In fact, it makes me want to punch the Greatest Generation right in the face.

The book consists of a series of one-page, four-panel gags, loosely tied together by something of a plot that involves Shoogafoots escaping his abusive wife (as seen on the cover), trying but failing to hold down a job, and getting beset by young pranksters who take advantage of his limited intelligence. (Many of these pranksters, by the way, are Shoogafoots children by different mothers, another running gag in the book.) Then, running along the bottom of each page, we get Crump J. Strickland's words of Christian advice, many of which warn against the dangers of introducing immoral "dirt" and "filth" into your mind.

Here is the inside cover and first page of the book. The gag on the inside cover gets extra points for also drawing humor out of a physical disability. The first page sets up the characters for us while also putting the plot in motion:



I would also like to point out that every panel is numbered 1-4, obviously to help the book's target audience, who wasn't yet quite used to the habit of reading from left to right.
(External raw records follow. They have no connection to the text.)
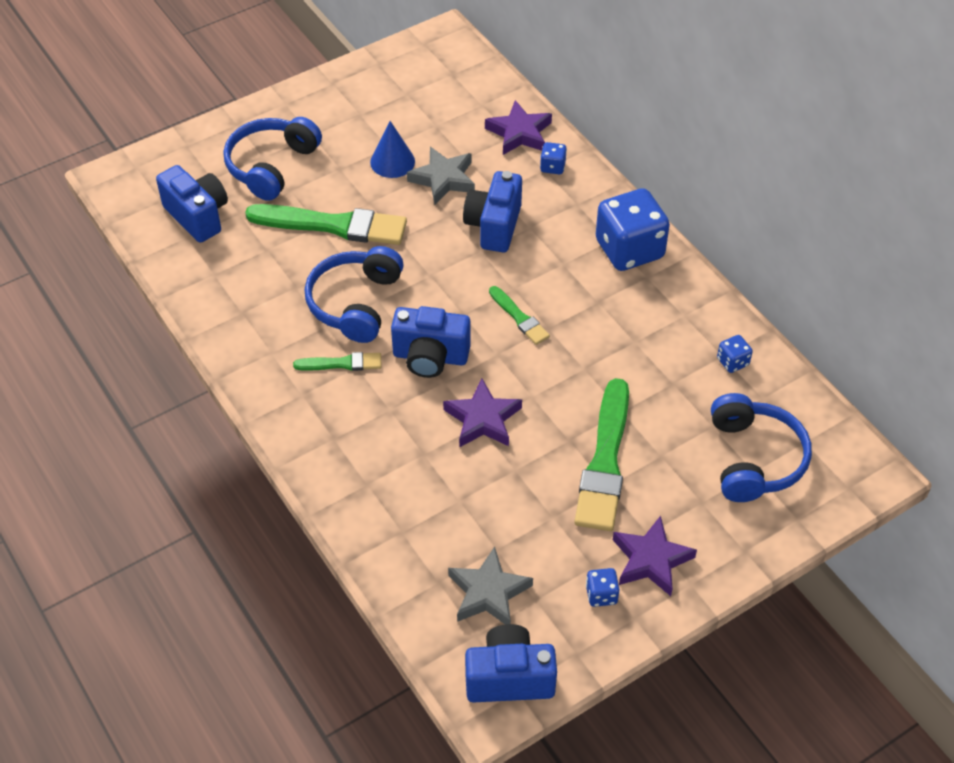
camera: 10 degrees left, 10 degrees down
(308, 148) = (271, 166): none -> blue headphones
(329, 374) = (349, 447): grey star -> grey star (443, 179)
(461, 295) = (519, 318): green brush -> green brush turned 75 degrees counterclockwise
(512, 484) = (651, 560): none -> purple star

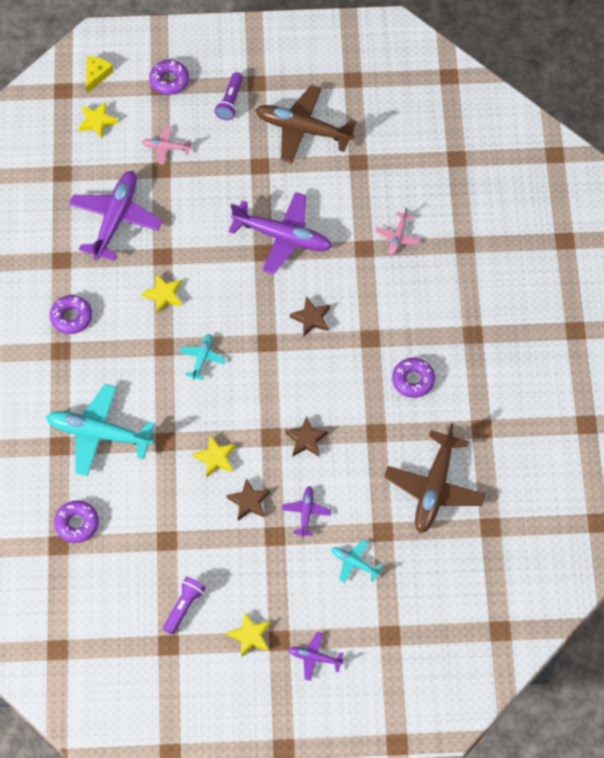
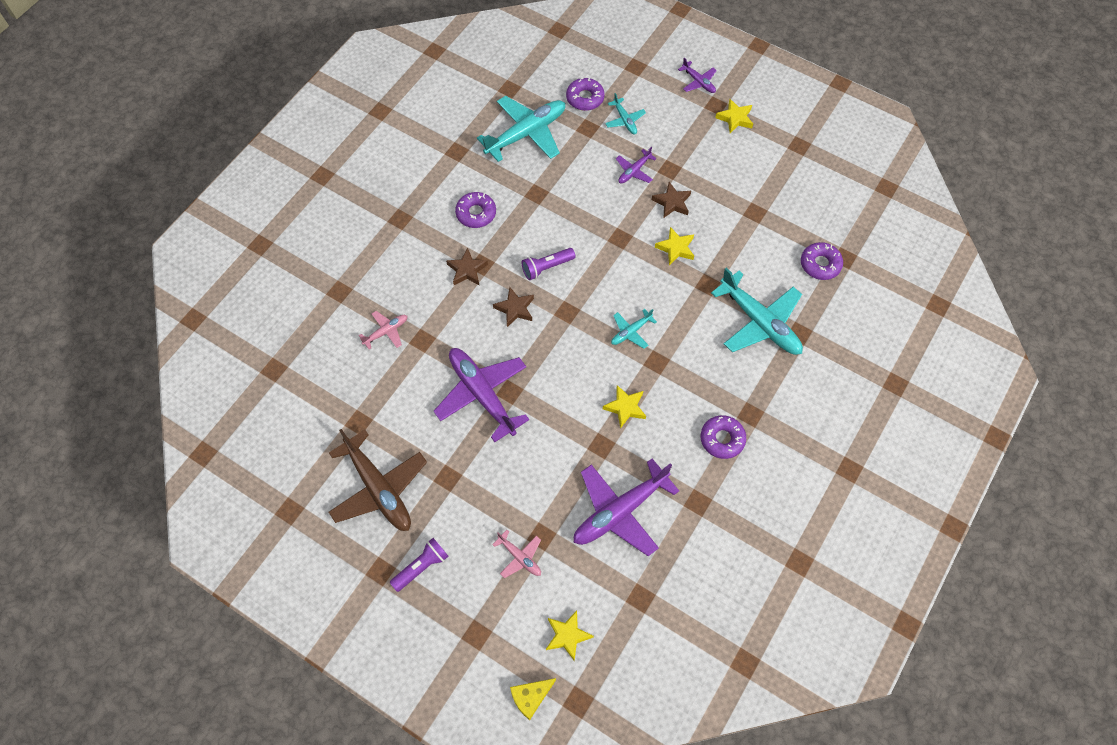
camera: 145 degrees left, 0 degrees up
(169, 80) = (461, 635): purple donut -> purple donut (585, 98)
(184, 607) = (771, 162): purple flashlight -> purple flashlight (546, 267)
(306, 439) = (594, 220): brown star -> brown star (467, 270)
(434, 487) = (526, 134): brown plane -> turquoise plane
Shoogafoots gets a construction job, but he falls off the building and gets fired. He then goes to see a doctor, who beats him and then throws him out. We start to see here a common pattern in Shoogafoots life: failure, followed by abuse at the hands of every authority figure he meets. For example, Shoogafoots later takes a train, and when he asks the conductor if he "know de way," the conductor beats him with a coal shovel. All this physical abuse, especially from his wife, creates a vicious cycle for Shoogafoots: he's abused because he doesn't work, but then his injuries prevent him from working.

And he is also guilty of perpetuating this cycle of violence, as we see on this page, when one of his illegitimate children asks him an innocent, albeit ignorant question that ironically comments on Shoogafoots's own trauma:



And again, bonus points for drawing humor from post-traumatic stress disorder.

On the road, Shoogafoots meets up with Skin Johnson, who has just joined the Army. As it's time for yet another nap, Shoogafoots falls asleep beside a tree and dreams of life in the Army. As a pilot, he bombs the Japanese fleet, but he's shot down and wakes up. Then his wife beats him some more.

We see, however, that Shoogafoots is not incapable of exertion when pressed into it, usually by a prank that capitalizes on his ignorant superstitions, as with this encounter with a ghost:



To the writer's credit, he does not have Shoogafoots shout out, "Feets, don't fail me now!"

In the following incident, Shoogafoots has a run-in with a ill-advisedly placed Halloween skeleton on a junk pile.



We get to see a kind of hierarchy of fear at work by comparing the two above images. A ghost causes Shoogafoots to run 12 miles, while a skeleton causes him to run 14 miles. Also, the skeleton turns him temporarily white, for some hilarious and ironic racial inversion.

The evidence presented here strongly suggests that Clean Fun Starring Shoogafoots Jones is hands-down the worst comic book of all time, as well as proving that human beings pretty much suck in general. It is a demoralizing and angering book to read, not least when one comes across an epigram promoting universal brotherhood appearing underneath a horribly racist joke.

The images here are from photographs I took of the copy I read at the Michigan State University library. That school's excellent comics archive actually has two copies of the comic, both in pretty good shape. Subsequent research shows that this comic is hardly rare, and cheap copies can be found for a comic from 1944. This leads me to believe that the book was fairly successful for the Specialty Book Company, which is again saddening.